▶ EXTRACT:
[Start]

Antonius-Tín Bui Carves Spaces for Diverse Histories in Their Meticulous Paper Artworks
Intricately cutting single sheets of paper by hand, Antonius-Tín Bui (previously) reveals intimate portraits of friends, family, and the diverse narratives that shape identity and community. The Vietnamese-American artist’s subjects are delineated by elaborate geometric and botanical patterns evocative of Southeast Asian decorative motifs and are often portrayed among clusters of traditional porcelain vases, some of which contain large voids as if a piece has broken off. Among the vessels and patterns, Bui details figures enmeshed in their surroundings as words and interiors tenderly acknowledge the queer Asian American and Pacific Islander community.
Bui describes their identity as “ever-glitching” queer, non-binary, and Vietnamese-American, and as a child of refugees who immigrated to New York, they are interested in the narratives of displaced communities, the enormity of transition and transformation, and false dichotomies in geography, culture, and gender. The artist was struck by the focus that cultural institutions place on vessels—and Asian ceramics, in general—in their collections, confronted by the way that many Western museums have historically erased Southeast Asian cultural narratives, resulting in fragmented, siloed representation of an antiquated, overgeneralized Orientalist perspective of the past.

[End]

▶ DIRECTION: In the article on Bui's paper artworks, where did the refugees whose child Bui is immigrate to?

▶ DATA ENTRIES:
[Start]

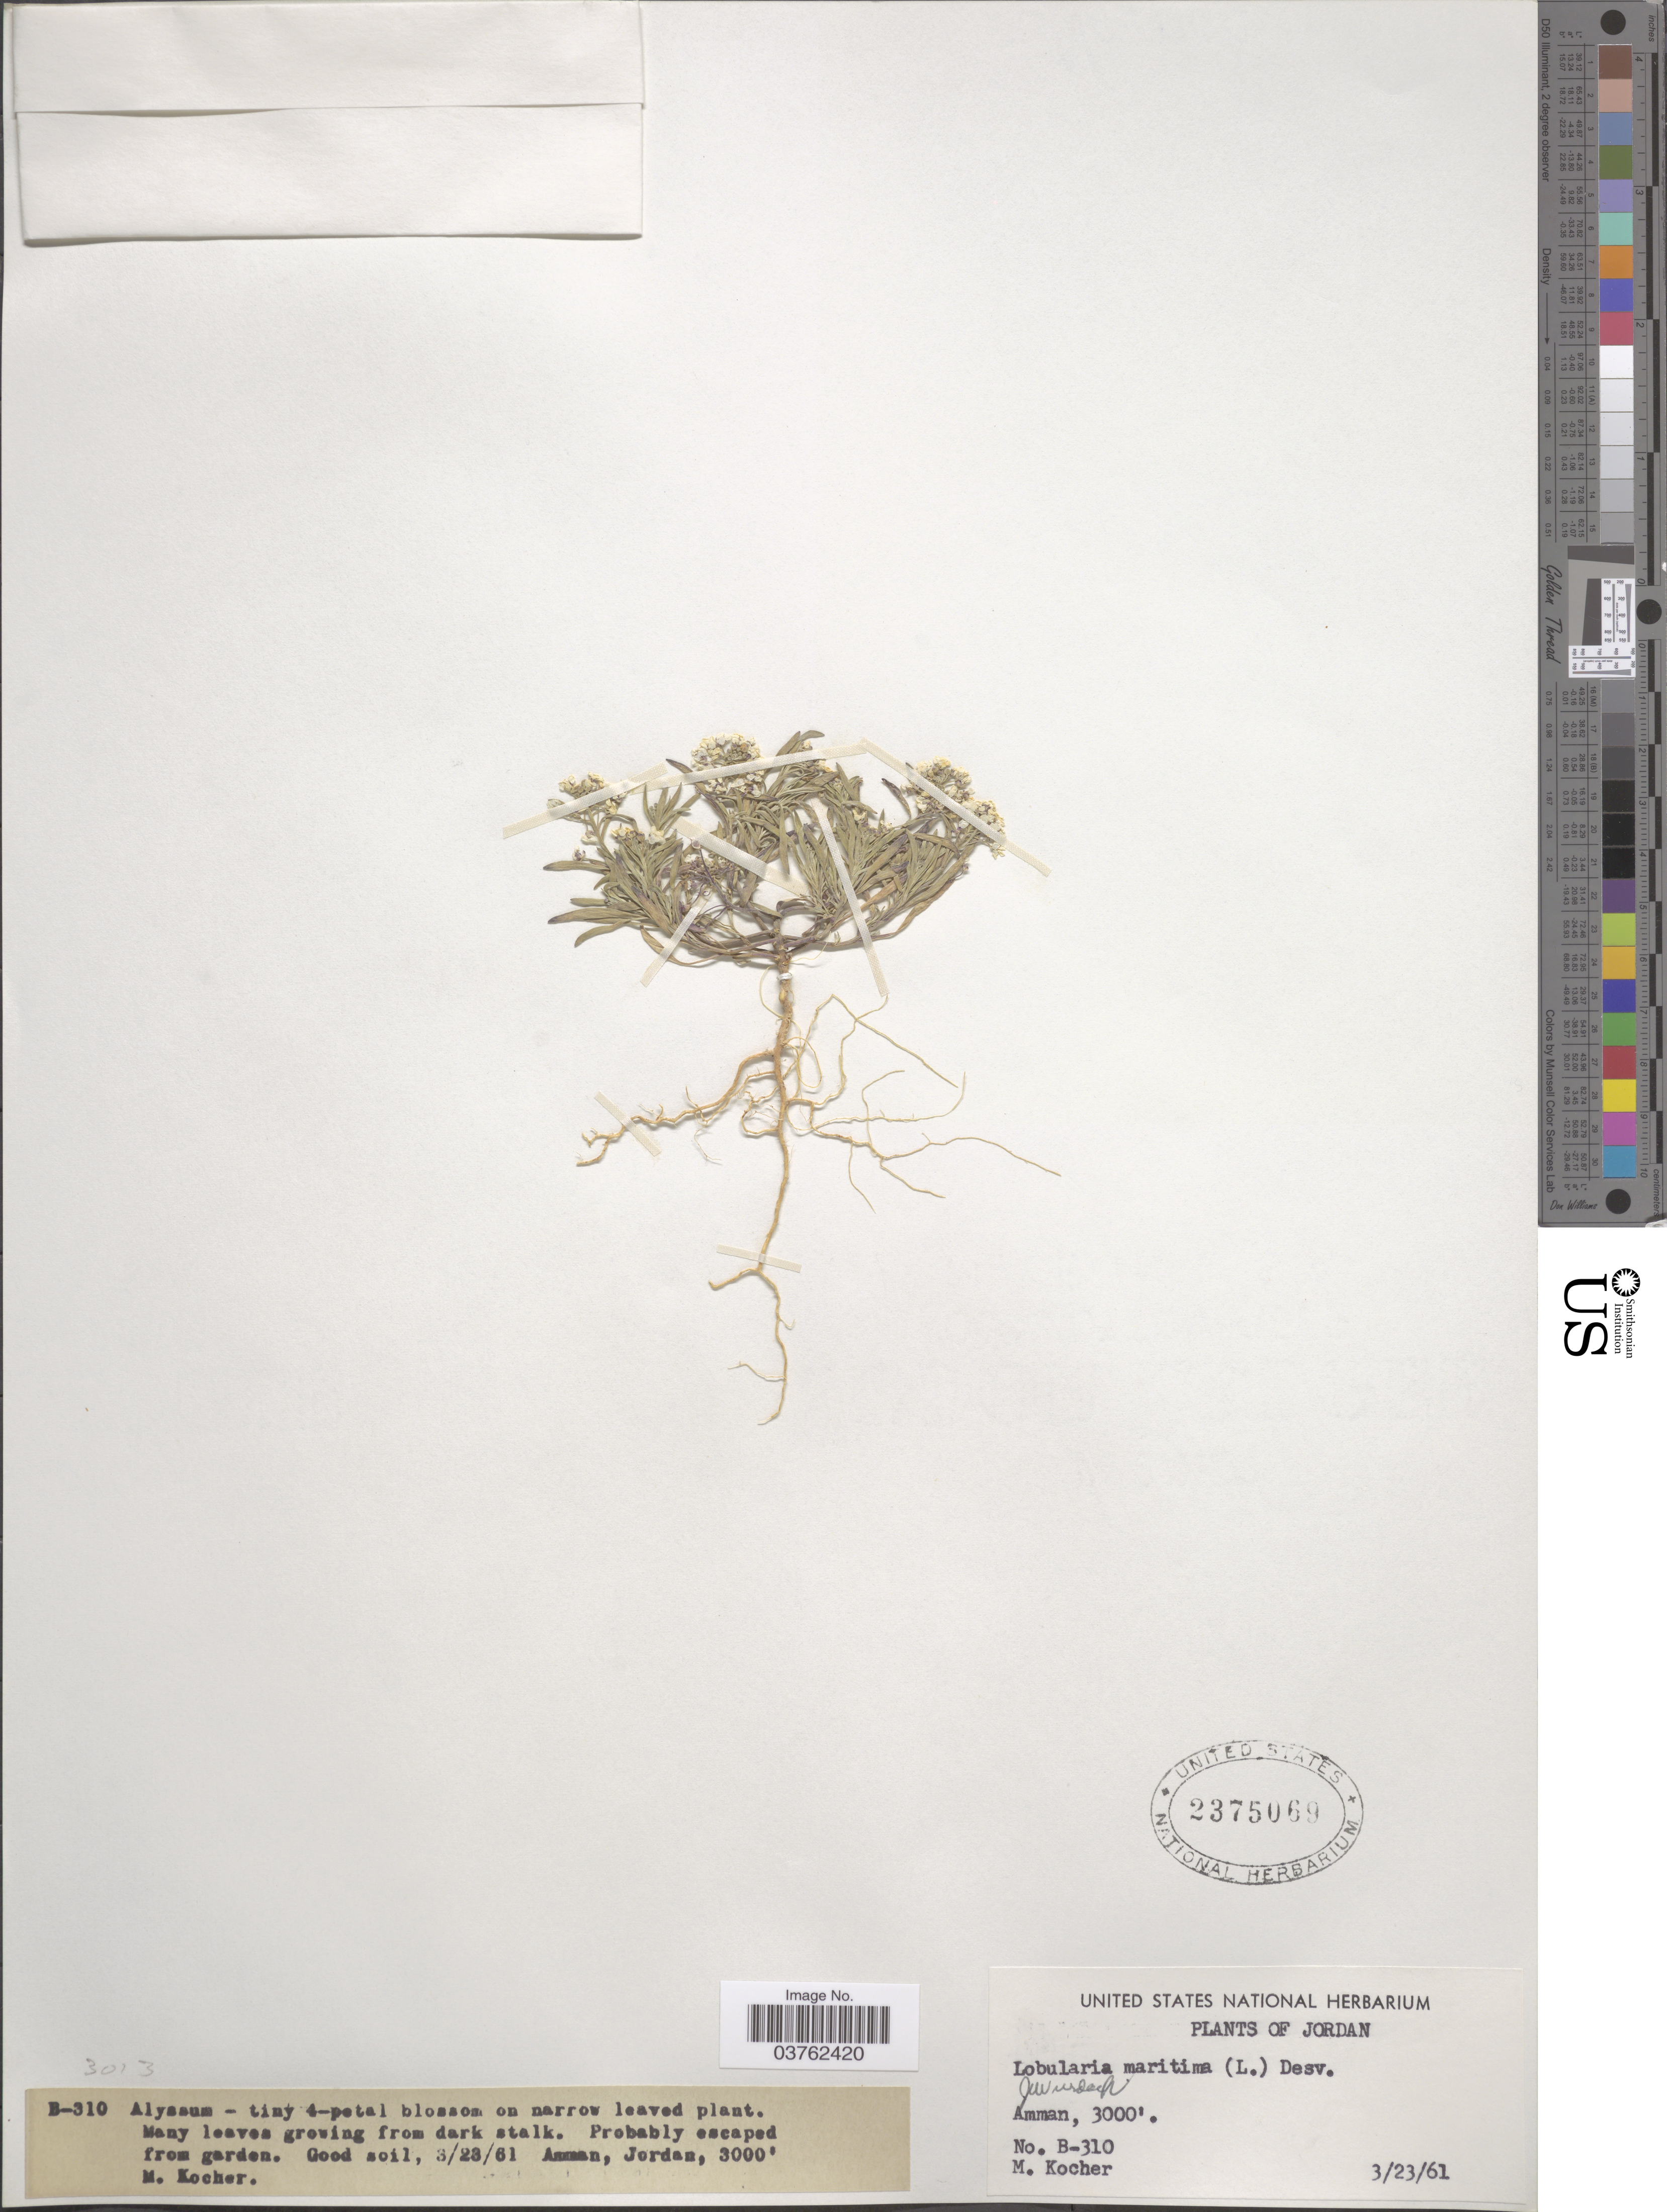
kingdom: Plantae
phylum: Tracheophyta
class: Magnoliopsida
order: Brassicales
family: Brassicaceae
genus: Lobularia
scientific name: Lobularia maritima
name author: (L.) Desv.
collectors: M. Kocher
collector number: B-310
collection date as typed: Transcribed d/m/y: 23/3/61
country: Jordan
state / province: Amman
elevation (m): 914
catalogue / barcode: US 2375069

[End]

▶ FULL ANSWER: New York